If the FMF had succeeded, collective bargaining agreements would become meaningless pieces of paper, which employers could treat as voluntary, and simply ignore them. Even those employers who signed would then be under pressure to renege on the agreements, as their competitors cut their labour costs below the rate agreed by the council. It would start a race to the bottom in wages.

Collective bargaining must not only be continued but must be extended to all workers, only 23% of whom are presently covered by collective bargaining agreements. 54% of all wage increases are simply imposed by employers without any negotiations.

The FMF want to increase this figure from 54% to 100% by effectively destroying all collective bargaining structures and leaving all workers at the mercy of employers.

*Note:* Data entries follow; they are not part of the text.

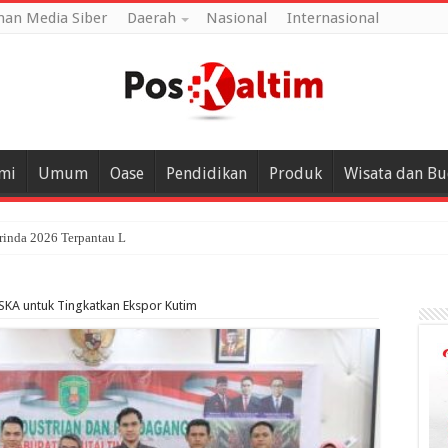
an Media Siber
Daerah
Nasional
Internasional
mi
Umum
Oase
Pendidikan
Produk
Wisata dan B
rinda 2026 Terpantau Landai, Penumpang Terurai k
PSKA untuk Tingkatkan Ekspor Kutim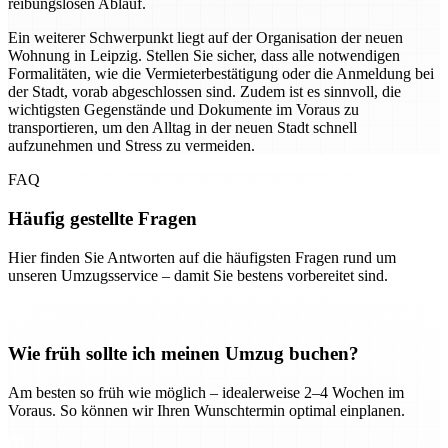
reibungslosen Ablauf.
Ein weiterer Schwerpunkt liegt auf der Organisation der neuen
Wohnung in Leipzig. Stellen Sie sicher, dass alle notwendigen
Formalitäten, wie die Vermieterbestätigung oder die Anmeldung bei
der Stadt, vorab abgeschlossen sind. Zudem ist es sinnvoll, die
wichtigsten Gegenstände und Dokumente im Voraus zu
transportieren, um den Alltag in der neuen Stadt schnell
aufzunehmen und Stress zu vermeiden.
FAQ
Häufig gestellte Fragen
Hier finden Sie Antworten auf die häufigsten Fragen rund um
unseren Umzugsservice – damit Sie bestens vorbereitet sind.
Wie früh sollte ich meinen Umzug buchen?
Am besten so früh wie möglich – idealerweise 2–4 Wochen im
Voraus. So können wir Ihren Wunschtermin optimal einplanen.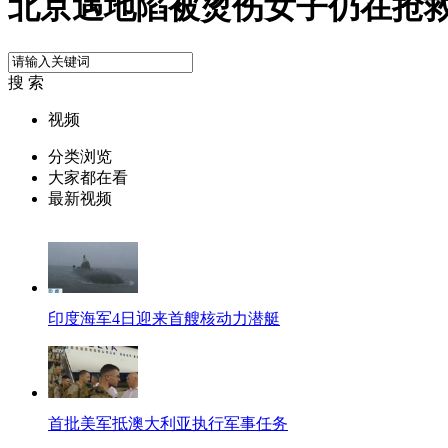
北京遇地陷被烫伤女子仍在抢
搜 索
视频
分类浏览
大家都在看
最新视频
印度海军4日迎来首艘核动力潜艇
首批美军抵澳大利亚执行军事任务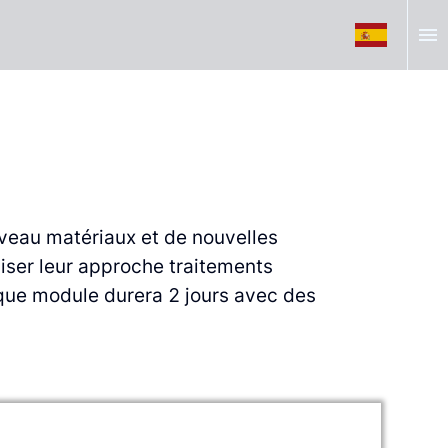
menu
uveau matériaux et de nouvelles
miser leur approche
traitements
que module
durera 2 jours avec des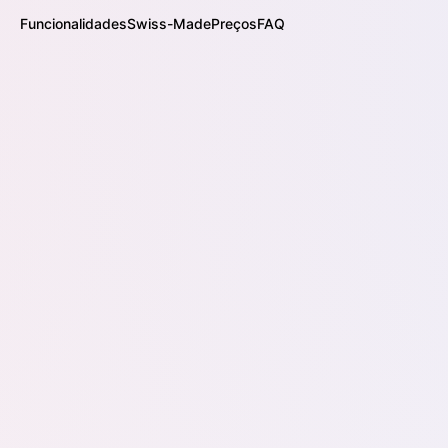
Funcionalidades
Swiss-Made
Preços
FAQ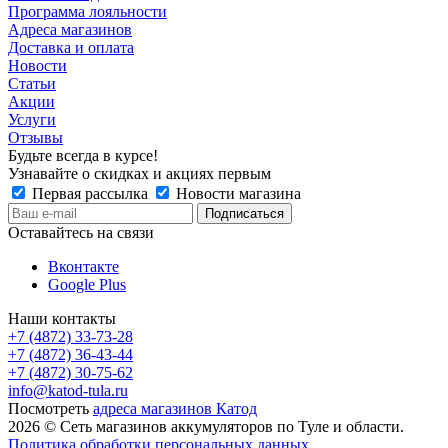
Программа лояльности
Адреса магазинов
Доставка и оплата
Новости
Статьи
Акции
Услуги
Отзывы
Будьте всегда в курсе!
Узнавайте о скидках и акциях первым
Первая рассылка
Новости магазина
Оставайтесь на связи
Вконтакте
Google Plus
Наши контакты
+7 (4872) 33-73-28
+7 (4872) 36-43-44
+7 (4872) 30-75-62
info@katod-tula.ru
Посмотреть
адреса магазинов Катод
2026 © Сеть магазинов аккумуляторов по Туле и области.
Политика обработки персональных данных
.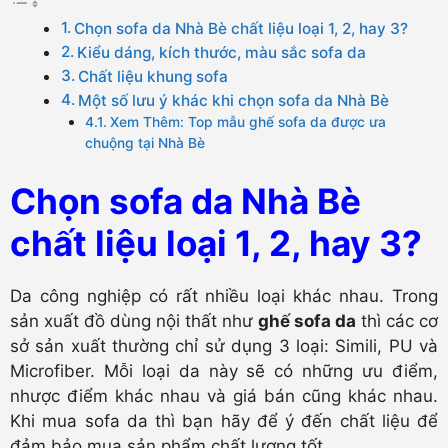
Chọn sofa da Nhà Bè chất liệu loại 1, 2, hay 3?
Kiểu dáng, kích thước, màu sắc sofa da
Chất liệu khung sofa
Một số lưu ý khác khi chọn sofa da Nhà Bè
Xem Thêm: Top mẫu ghế sofa da được ưa
chuộng tại Nhà Bè
Chọn sofa da Nhà Bè
chất liệu loại 1, 2, hay 3?
Da công nghiệp có rất nhiều loại khác nhau. Trong
sản xuất đồ dùng nội thất như
ghế sofa da
thì các cơ
sở sản xuất thường chỉ sử dụng 3 loại: Simili, PU và
Microfiber. Mỗi loại da này sẽ có những ưu điểm,
nhược điểm khác nhau và giá bán cũng khác nhau.
Khi mua sofa da thì bạn hãy để ý đến chất liệu để
đảm bảo mua sản phẩm chất lượng tốt.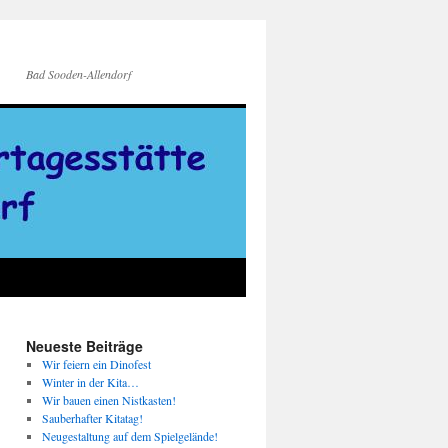
Bad Sooden-Allendorf
Neueste Beiträge
Wir feiern ein Dinofest
Winter in der Kita…
Wir bauen einen Nistkasten!
Sauberhafter Kitatag!
Neugestaltung auf dem Spielgelände!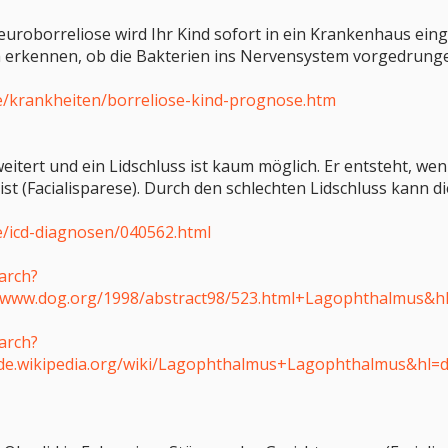
euroborreliose wird Ihr Kind sofort in ein Krankenhaus ein
ch erkennen, ob die Bakterien ins Nervensystem vorgedrunge
e/krankheiten/borreliose-kind-prognose.htm
rweitert und ein Lidschluss ist kaum möglich. Er entsteht, we
ist (Facialisparese). Durch den schlechten Lidschluss kann 
e/icd-diagnosen/040562.html
earch?
www.dog.org/1998/abstract98/523.html+Lagophthalmus&h
earch?
de.wikipedia.org/wiki/Lagophthalmus+Lagophthalmus&hl=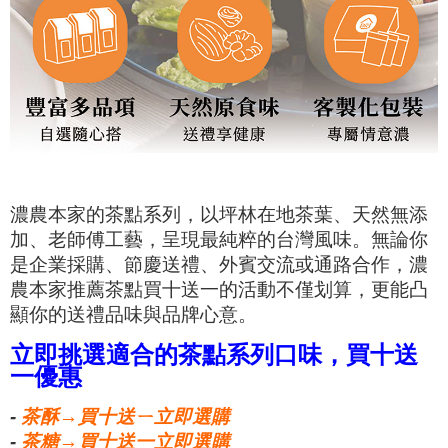
濃農本家的茶點系列，以坪林在地茶葉、天然無添
加、老師傅工藝，呈現最純粹的台灣風味。無論你
是企業採購、節慶送禮、外賓交流或通路合作，濃
農本家推薦茶點買十送一的活動不僅划算，更能凸
顯你的送禮品味與品牌心意。
立即挑選適合的茶點系列口味，買十送
一優惠
-
茶酥→買十送ㄧ立即選購
-
茶糖→買十送一立即選購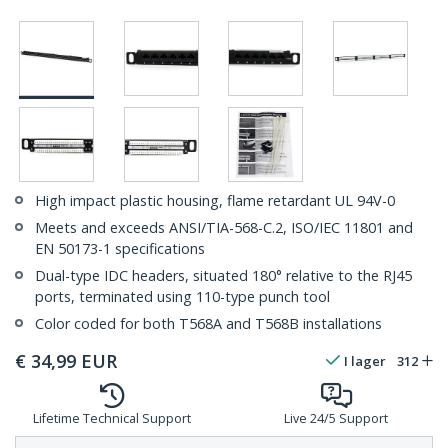
High impact plastic housing, flame retardant UL 94V-0
Meets and exceeds ANSI/TIA-568-C.2, ISO/IEC 11801 and
EN 50173-1 specifications
Dual-type IDC headers, situated 180° relative to the RJ45
ports, terminated using 110-type punch tool
Color coded for both T568A and T568B installations
€
34,99
EUR
I lager
312
Lifetime Technical Support
Live 24/5 Support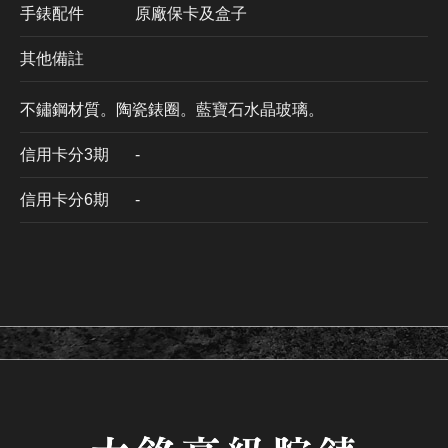
手錶配件
原廠保卡及盒子
其他備註
不鏽鋼材質。陶瓷錶圈。藍寶石水晶玻璃。
信用卡分3期
​-
信用卡分6期
-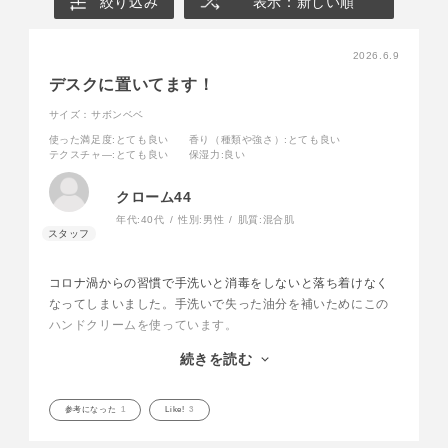
絞り込み
表示：新しい順
2026.6.9
デスクに置いてます！
サイズ：サボンベベ
使った満足度
:とても良い
香り（種類や強さ）
:とても良い
テクスチャ―
:とても良い
保湿力
:良い
クローム44
年代:
40代
性別:
男性
肌質:
混合肌
コロナ渦からの習慣で手洗いと消毒をしないと落ち着けなく
なってしまいました。手洗いで失った油分を補いためにこの
ハンドクリームを使っています。
ベキュアハニーのハンドクリームは潤いとスッキリのバラン
続きを読む
スが絶妙で使った直後でもベトベトせずに作業ができるので
デスクのお供にオススメです！
参考になった
1
Like!
3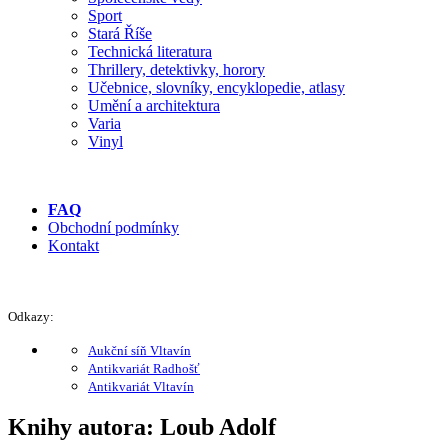
Sport
Stará Říše
Technická literatura
Thrillery, detektivky, horory
Učebnice, slovníky, encyklopedie, atlasy
Umění a architektura
Varia
Vinyl
FAQ
Obchodní podmínky
Kontakt
Odkazy:
Aukční síň Vltavín
Antikvariát Radhošť
Antikvariát Vltavín
Knihy autora: Loub Adolf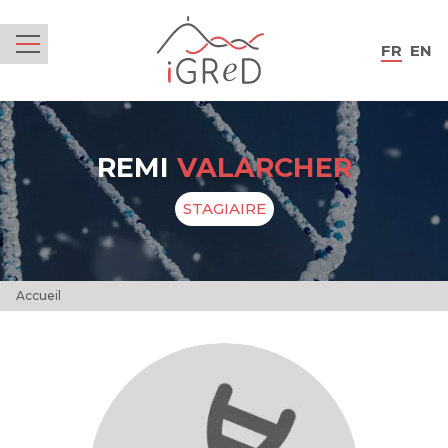
iGReD
FR
EN
Menu
REMI
VALARCHER
STAGIAIRE
Accueil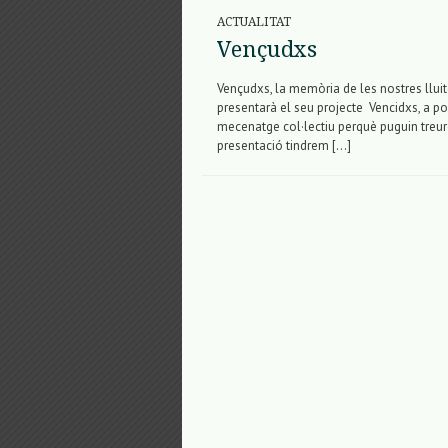
ACTUALITAT
Vençudxs
Vençudxs, la memòria de les nostres lluit
presentarà el seu projecte Vencidxs, a p
mecenatge col·lectiu perquè puguin treur
presentació tindrem […]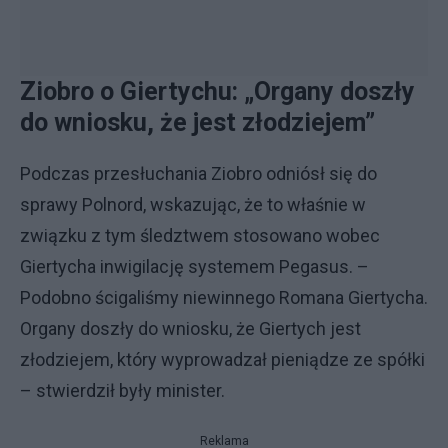
Ziobro o Giertychu: „Organy doszły
do wniosku, że jest złodziejem”
Podczas przesłuchania Ziobro odniósł się do
sprawy Polnord, wskazując, że to właśnie w
związku z tym śledztwem stosowano wobec
Giertycha inwigilację systemem Pegasus. –
Podobno ścigaliśmy niewinnego Romana Giertycha.
Organy doszły do wniosku, że Giertych jest
złodziejem, który wyprowadzał pieniądze ze spółki
– stwierdził były minister.
Reklama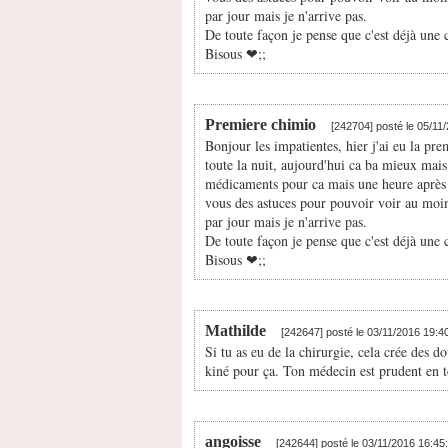
par jour mais je n'arrive pas.
De toute façon je pense que c'est déjà une
Bisous ❤;️;
Premiere chimio
[242704] posté le 05/11
Bonjour les impatientes, hier j'ai eu la pre
toute la nuit, aujourd'hui ca ba mieux mais 
médicaments pour ca mais une heure après j
vous des astuces pour pouvoir voir au moin
par jour mais je n'arrive pas.
De toute façon je pense que c'est déjà une
Bisous ❤;️;
Mathilde
[242647] posté le 03/11/2016 19:4
Si tu as eu de la chirurgie, cela crée des do
kiné pour ça. Ton médecin est prudent en te
angoisse
[242644] posté le 03/11/2016 16:45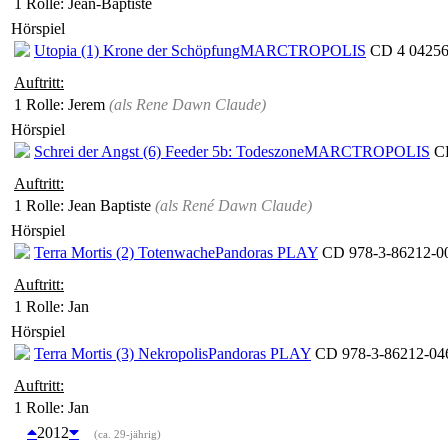
1 Rolle
: Jean-Baptiste
Hörspiel
Utopia (1) Krone der Schöpfung
MARCTROPOLIS
CD 4 04256
Auftritt:
1 Rolle
: Jerem
(als
Rene Dawn Claude
)
Hörspiel
Schrei der Angst (6) Feeder 5b: Todeszone
MARCTROPOLIS
CD
Auftritt:
1 Rolle
: Jean Baptiste
(als
René Dawn Claude
)
Hörspiel
Terra Mortis (2) Totenwache
Pandoras PLAY
CD 978-3-86212-00
Auftritt:
1 Rolle
: Jan
Hörspiel
Terra Mortis (3) Nekropolis
Pandoras PLAY
CD 978-3-86212-046
Auftritt:
1 Rolle
: Jan
2012
(ca. 29-jährig)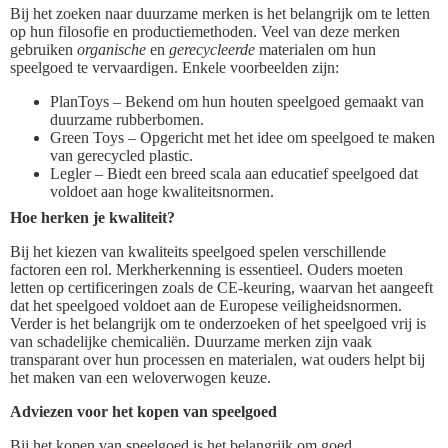
Bij het zoeken naar duurzame merken is het belangrijk om te letten
op hun filosofie en productiemethoden. Veel van deze merken
gebruiken
organische
en
gerecycleerde
materialen om hun
speelgoed te vervaardigen. Enkele voorbeelden zijn:
PlanToys – Bekend om hun houten speelgoed gemaakt van
duurzame rubberbomen.
Green Toys – Opgericht met het idee om speelgoed te maken
van gerecycled plastic.
Legler – Biedt een breed scala aan educatief speelgoed dat
voldoet aan hoge kwaliteitsnormen.
Hoe herken je kwaliteit?
Bij het kiezen van kwaliteits speelgoed spelen verschillende
factoren een rol. Merkherkenning is essentieel. Ouders moeten
letten op certificeringen zoals de CE-keuring, waarvan het aangeeft
dat het speelgoed voldoet aan de Europese veiligheidsnormen.
Verder is het belangrijk om te onderzoeken of het speelgoed vrij is
van schadelijke chemicaliën. Duurzame merken zijn vaak
transparant over hun processen en materialen, wat ouders helpt bij
het maken van een weloverwogen keuze.
Adviezen voor het kopen van speelgoed
Bij het kopen van speelgoed is het belangrijk om goed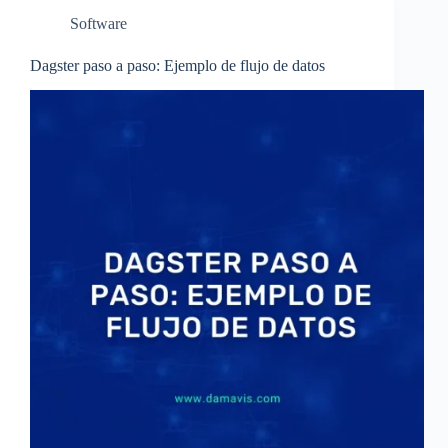
Software
Dagster paso a paso: Ejemplo de flujo de datos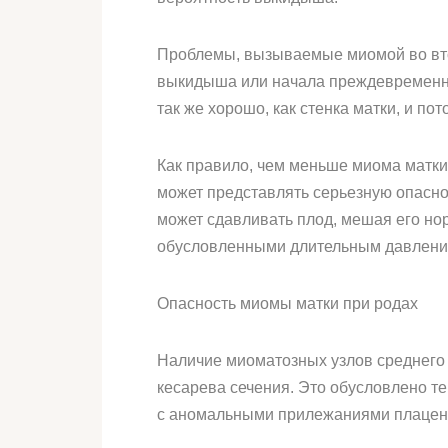
Проблемы, вызываемые миомой во вто
выкидыша или начала преждевременных
так же хорошо, как стенка матки, и по
Как правило, чем меньше миома матки
может представлять серьезную опасно
может сдавливать плод, мешая его н
обусловленными длительным давлени
Опасность миомы матки при родах
Наличие миоматозных узлов среднего 
кесарева сечения. Это обусловлено те
с аномальными прилежаниями плацент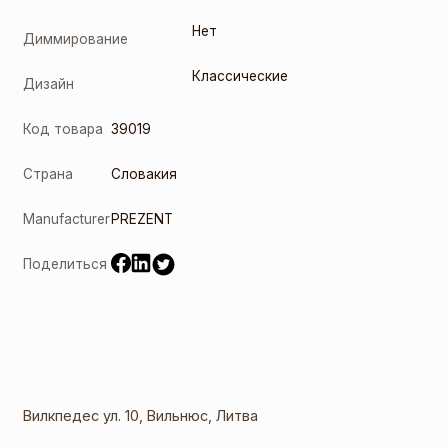
Нет
Диммирование
Классические
Дизайн
Код товара
39019
Страна
Словакия
Manufacturer
PREZENT
Поделиться
Вилкпедес ул. 10, Вильнюс, Литва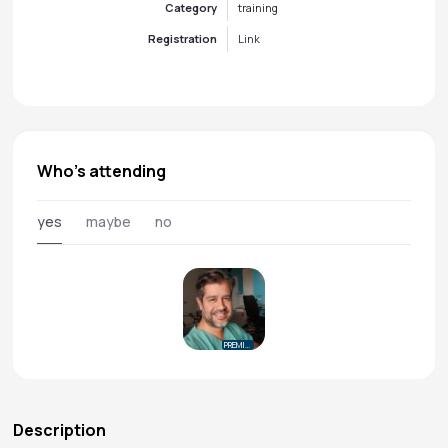
Category
training
Registration
Link
Who's attending
yes
maybe
no
PREMIUM
Description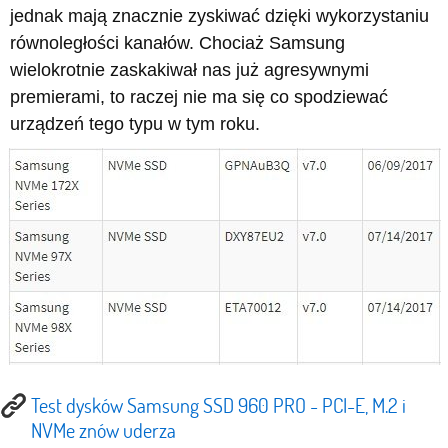
jednak mają znacznie zyskiwać dzięki wykorzystaniu
równoległości kanałów. Chociaż Samsung
wielokrotnie zaskakiwał nas już agresywnymi
premierami, to raczej nie ma się co spodziewać
urządzeń tego typu w tym roku.
Test dysków Samsung SSD 960 PRO - PCI-E, M.2 i
NVMe znów uderza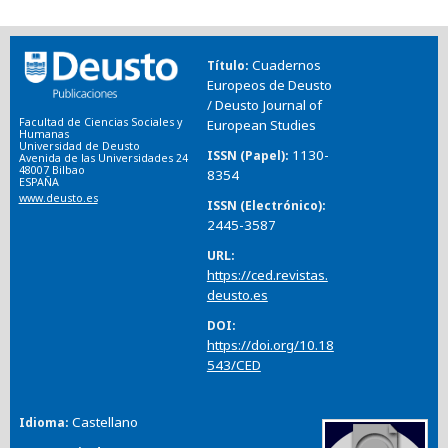
Cuadernos
Título
Europeos de Deusto
/ Deusto Journal of
Facultad de Ciencias Sociales y
European Studies
Humanas
Universidad de Deusto
1130-
ISSN (Papel)
Avenida de las Universidades 24
48007 Bilbao
8354
ESPAÑA
www.deusto.es
ISSN (Electrónico)
2445-3587
URL
https://ced.revistas.
deusto.es
DOI
https://doi.org/10.18
543/CED
Castellano
Idioma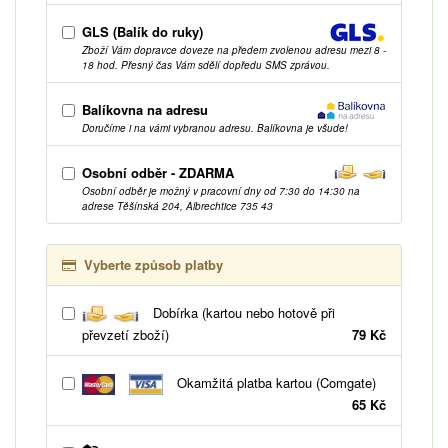
GLS (Balík do ruky)
Zboží Vám dopravce doveze na předem zvolenou adresu mezi 8 -
18 hod. Přesný čas Vám sdělí dopředu SMS zprávou.
Balíkovna na adresu
Doručíme i na vámi vybranou adresu. Balíkovna je všude!
Osobní odběr - ZDARMA
Osobní odběr je možný v pracovní dny od 7:30 do 14:30 na
adrese Těšínská 204, Albrechtice 735 43
Vyberte způsob platby
Dobírka (kartou nebo hotově při
převzetí zboží)
79 Kč
Okamžitá platba kartou (Comgate)
65 Kč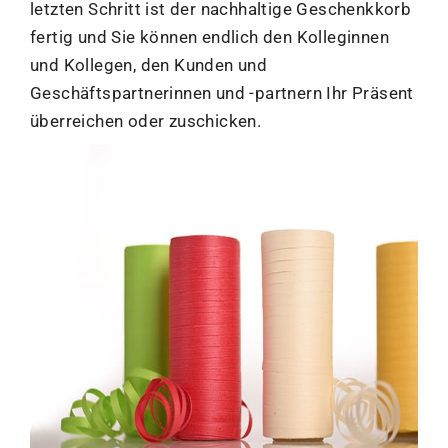
letzten Schritt ist der nachhaltige Geschenkkorb
fertig und Sie können endlich den Kolleginnen
und Kollegen, den Kunden und
Geschäftspartnerinnen und -partnern Ihr Präsent
überreichen oder zuschicken.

They are backed by the Democratic Alliance, whose candidate for Mayor of Johannesburg, Herman Mashaba, launched the FMF case while still its Chairman.

Numsa will do the same to defend the Metal Industry Bargaining Council against the National Employers’ Association of South Africa (NEASA), which is working very hard to destroy it.

While welcoming the court ruling however, workers should not drop their guard. The FMF are likely to appeal and will look for other weapons to intensify the bosses’ offensive against trade unions and workers’ living standards. Employers are hell-bent on weakening the unions and rolling back institutions like collective bargaining councils, which have at least partially enabled workers to resist their attacks.

Already over 70% of workers are not only not covered by collective bargaining; they are not even members of trade unions but are left to struggle on their own. Many employers ban unions in their workplaces and threaten to dismiss any who joins one despite their constitutional right to join.

They cynically exploit workers’ fear of being unable to find any alternative employment to bully them into submission. This bosses’ assault is a warning to workers that, as unions become more and more fragmented and consequently weaker, our class enemies have been quick to take advantage and gone on to the offensive.

That is why it is now so important and urgent for the implementation of the declaration of Workers Summit on 30 April 2016 to form a new independent, militant and democratic trade union federation to as quickly as possible.

The Summit also agreed that one of the new federation’s first tasks must be to organise the unorganised and vulnerable workers into the union movement, and to fight job losses and for decent living minimum wages for all workers.